• **WORK INSTRUCTIONS**
In the records below, take the line containing "character array of" and reproduce it and every subsequent line exactly, adding nothing.

• **Dataset entries**
┏━━

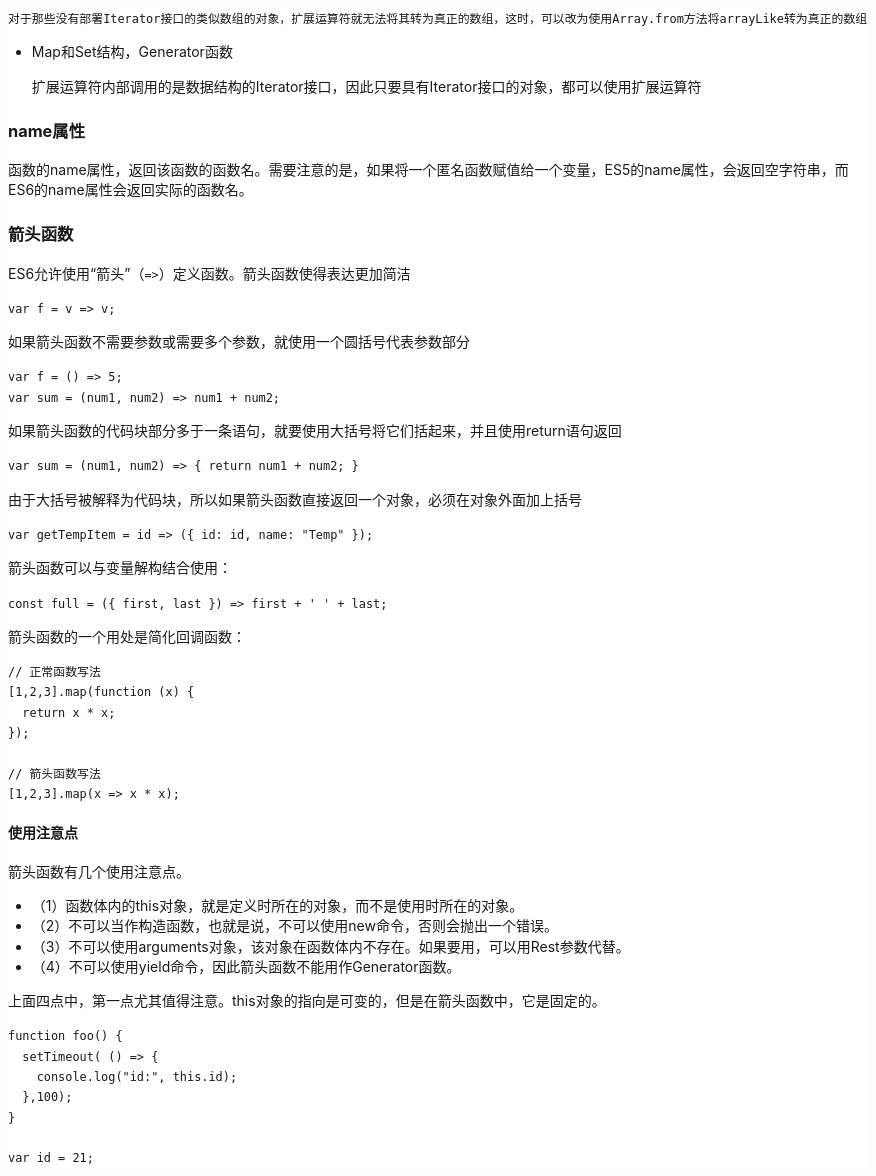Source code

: 	对于那些没有部署Iterator接口的类似数组的对象，扩展运算符就无法将其转为真正的数组，这时，可以改为使用Array.from方法将arrayLike转为真正的数组
	
* Map和Set结构，Generator函数

	扩展运算符内部调用的是数据结构的Iterator接口，因此只要具有Iterator接口的对象，都可以使用扩展运算符
	
### name属性

函数的name属性，返回该函数的函数名。需要注意的是，如果将一个匿名函数赋值给一个变量，ES5的name属性，会返回空字符串，而ES6的name属性会返回实际的函数名。

### 箭头函数

ES6允许使用“箭头”（`=>`）定义函数。箭头函数使得表达更加简洁

	var f = v => v;
	
如果箭头函数不需要参数或需要多个参数，就使用一个圆括号代表参数部分

	var f = () => 5;
	var sum = (num1, num2) => num1 + num2;
	
如果箭头函数的代码块部分多于一条语句，就要使用大括号将它们括起来，并且使用return语句返回

	var sum = (num1, num2) => { return num1 + num2; }
	
由于大括号被解释为代码块，所以如果箭头函数直接返回一个对象，必须在对象外面加上括号

	var getTempItem = id => ({ id: id, name: "Temp" });
	
箭头函数可以与变量解构结合使用：

	const full = ({ first, last }) => first + ' ' + last;
	
箭头函数的一个用处是简化回调函数：

	// 正常函数写法
	[1,2,3].map(function (x) {
	  return x * x;
	});
	
	// 箭头函数写法
	[1,2,3].map(x => x * x);				
#### 使用注意点
箭头函数有几个使用注意点。

* （1）函数体内的this对象，就是定义时所在的对象，而不是使用时所在的对象。
* （2）不可以当作构造函数，也就是说，不可以使用new命令，否则会抛出一个错误。
* （3）不可以使用arguments对象，该对象在函数体内不存在。如果要用，可以用Rest参数代替。
* （4）不可以使用yield命令，因此箭头函数不能用作Generator函数。

上面四点中，第一点尤其值得注意。this对象的指向是可变的，但是在箭头函数中，它是固定的。		

	function foo() {
	  setTimeout( () => {
	    console.log("id:", this.id);
	  },100);
	}
	
	var id = 21;
	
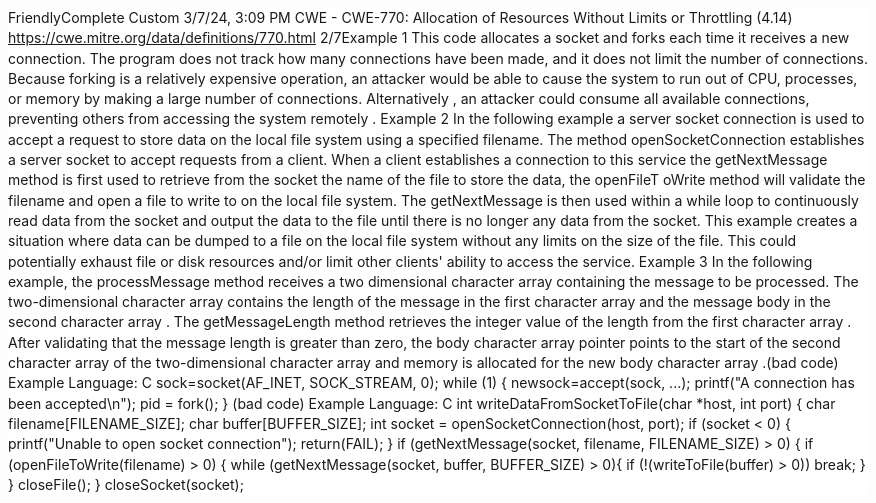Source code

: FriendlyComplete Custom
3/7/24, 3:09 PM CWE - CWE-770: Allocation of Resources Without Limits or Throttling (4.14)
https://cwe.mitre.org/data/deﬁnitions/770.html 2/7Example 1
This code allocates a socket and forks each time it receives a new connection.
The program does not track how many connections have been made, and it does not limit the number of connections. Because
forking is a relatively expensive operation, an attacker would be able to cause the system to run out of CPU, processes, or memory by
making a large number of connections. Alternatively , an attacker could consume all available connections, preventing others from
accessing the system remotely .
Example 2
In the following example a server socket connection is used to accept a request to store data on the local file system using a specified
filename. The method openSocketConnection establishes a server socket to accept requests from a client. When a client establishes
a connection to this service the getNextMessage method is first used to retrieve from the socket the name of the file to store the data,
the openFileT oWrite method will validate the filename and open a file to write to on the local file system. The getNextMessage is then
used within a while loop to continuously read data from the socket and output the data to the file until there is no longer any data from
the socket.
This example creates a situation where data can be dumped to a file on the local file system without any limits on the size of the file.
This could potentially exhaust file or disk resources and/or limit other clients' ability to access the service.
Example 3
In the following example, the processMessage method receives a two dimensional character array containing the message to be
processed. The two-dimensional character array contains the length of the message in the first character array and the message body
in the second character array . The getMessageLength method retrieves the integer value of the length from the first character array .
After validating that the message length is greater than zero, the body character array pointer points to the start of the second
character array of the two-dimensional character array and memory is allocated for the new body character array .(bad code) Example Language: C 
sock=socket(AF\_INET, SOCK\_STREAM, 0);
while (1) {
newsock=accept(sock, ...);
printf("A connection has been accepted\n");
pid = fork();
}
(bad code) Example Language: C 
int writeDataFromSocketToFile(char \*host, int port)
{
char filename[FILENAME\_SIZE];
char buffer[BUFFER\_SIZE];
int socket = openSocketConnection(host, port);
if (socket < 0) {
printf("Unable to open socket connection");
return(FAIL);
}
if (getNextMessage(socket, filename, FILENAME\_SIZE) > 0) {
if (openFileToWrite(filename) > 0) {
while (getNextMessage(socket, buffer, BUFFER\_SIZE) > 0){
if (!(writeToFile(buffer) > 0))
break;
}
}
closeFile();
}
closeSocket(socket);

┗━━

• **ANSWER**
character array of the two-dimensional character array and memory is allocated for the new body character array .(bad code) Example Language: C 
sock=socket(AF\_INET, SOCK\_STREAM, 0);
while (1) {
newsock=accept(sock, ...);
printf("A connection has been accepted\n");
pid = fork();
}
(bad code) Example Language: C 
int writeDataFromSocketToFile(char \*host, int port)
{
char filename[FILENAME\_SIZE];
char buffer[BUFFER\_SIZE];
int socket = openSocketConnection(host, port);
if (socket < 0) {
printf("Unable to open socket connection");
return(FAIL);
}
if (getNextMessage(socket, filename, FILENAME\_SIZE) > 0) {
if (openFileToWrite(filename) > 0) {
while (getNextMessage(socket, buffer, BUFFER\_SIZE) > 0){
if (!(writeToFile(buffer) > 0))
break;
}
}
closeFile();
}
closeSocket(socket);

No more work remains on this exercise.